DER Touristik, podobnie jak jego konkurenci, stawia na jeszcze większą indywidualizację oferty. Zimą klienci będą mogli zarezerwować wycieczki objazdowe jako programy prywatne. Zamiast podróżować autokarem z grupą innych turystów, pojadą tą samą trasą z kierowcą lub samodzielnie poprowadzą wynajęty samochód. Ta ostatnia opcja dostępna jest w miejscach, w których pozwala na to infrastruktura.

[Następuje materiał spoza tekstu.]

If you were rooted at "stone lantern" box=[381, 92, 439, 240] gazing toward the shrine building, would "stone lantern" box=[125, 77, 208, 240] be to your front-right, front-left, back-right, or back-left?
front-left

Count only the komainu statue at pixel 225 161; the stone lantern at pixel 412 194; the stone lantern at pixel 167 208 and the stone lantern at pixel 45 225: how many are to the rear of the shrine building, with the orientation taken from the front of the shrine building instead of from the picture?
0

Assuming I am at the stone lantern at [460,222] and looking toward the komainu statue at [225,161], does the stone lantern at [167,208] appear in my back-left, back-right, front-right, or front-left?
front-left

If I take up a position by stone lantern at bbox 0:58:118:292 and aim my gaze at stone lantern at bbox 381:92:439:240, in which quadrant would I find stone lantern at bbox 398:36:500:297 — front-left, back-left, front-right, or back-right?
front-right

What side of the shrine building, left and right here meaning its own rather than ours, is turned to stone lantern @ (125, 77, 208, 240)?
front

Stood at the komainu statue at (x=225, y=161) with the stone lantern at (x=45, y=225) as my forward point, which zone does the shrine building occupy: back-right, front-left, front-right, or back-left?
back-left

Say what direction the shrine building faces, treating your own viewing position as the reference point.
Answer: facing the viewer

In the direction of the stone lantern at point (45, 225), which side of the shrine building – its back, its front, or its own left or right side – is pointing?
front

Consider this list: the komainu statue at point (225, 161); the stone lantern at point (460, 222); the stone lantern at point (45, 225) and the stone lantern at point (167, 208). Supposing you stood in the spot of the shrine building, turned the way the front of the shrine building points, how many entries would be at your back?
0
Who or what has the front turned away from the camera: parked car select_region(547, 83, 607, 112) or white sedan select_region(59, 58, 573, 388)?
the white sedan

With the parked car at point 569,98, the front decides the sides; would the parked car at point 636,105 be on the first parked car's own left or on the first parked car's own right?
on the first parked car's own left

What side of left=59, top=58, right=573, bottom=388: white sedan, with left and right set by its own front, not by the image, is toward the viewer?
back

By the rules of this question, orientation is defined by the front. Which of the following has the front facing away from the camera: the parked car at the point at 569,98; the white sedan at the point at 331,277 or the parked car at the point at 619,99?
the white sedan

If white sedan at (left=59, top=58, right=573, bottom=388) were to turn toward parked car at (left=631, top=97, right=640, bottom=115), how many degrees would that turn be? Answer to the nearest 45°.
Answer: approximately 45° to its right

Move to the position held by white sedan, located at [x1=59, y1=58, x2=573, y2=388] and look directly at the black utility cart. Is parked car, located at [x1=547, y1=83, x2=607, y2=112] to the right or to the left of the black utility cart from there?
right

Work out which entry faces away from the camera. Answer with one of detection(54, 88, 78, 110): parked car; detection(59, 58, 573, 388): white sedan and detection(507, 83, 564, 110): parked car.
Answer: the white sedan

Kolejna nowość to hotele – w ofercie Dertouru, jednego z touroperatorów należących do DER Touristik, pojawi się siedem tysięcy dodatkowych obiektów. Dzięki podłączeniu kolejnych banków miejsc noclegowych oferta wspomnianego organizatora, ale także innych marek – ITS, Jahn Reisen, Meiers Weltreisen i ADAC Reisen – wzrośnie o 20 procent. DER Touristik konsekwentnie rozbudowuje też własną sieć hoteli Cooee, których w sumie będzie już 38. Na sezon zimowy otworzy trzy kolejne – na Fuerteventurze, w Dominikanie i na niemieckiej wyspie Rugia.
Czytaj też: „DER Touristik zwalnia ludzi. Bo sezon był słaby”.
Firma zwiększa też liczbę połączeń lotniczych, dzięki czemu pojawi się więcej możliwości wydłużenia lub skrócenia tradycyjnych pakietów siedmio- i czternastodniowych. Nie zabraknie dodatkowych przelotów do Egiptu i bezpośrednich do Kostaryki oraz Barbadosu, firma powiększa też ofertę w Dominikanie, Kenii i Zjednoczonych Emiratach Arabskich.
W sezonie zima 2019/20 koncern jeszcze mocniej skupi się na wycieczkach luksusowych – propozycje od Dertour Deluxe będą dostępne już nie tylko przez internet, ale również w biurach agencyjnych. W tym segmencie największą popularnością cieszą się Dubaj, Malediwy, Mauritius, Tajlandia i rejsy wycieczkowe. W sprzedaży pojawią się oferty od kolejnych armatorów, w tym od Seabourn, który ma nowy statek ekspedycyjny, ale też od Silversea Cruises, Ponanta i Sea Dream Yacht Club. W kategorii wyjazdów do miast dla najbardziej wymagających znajdzie się Izrael.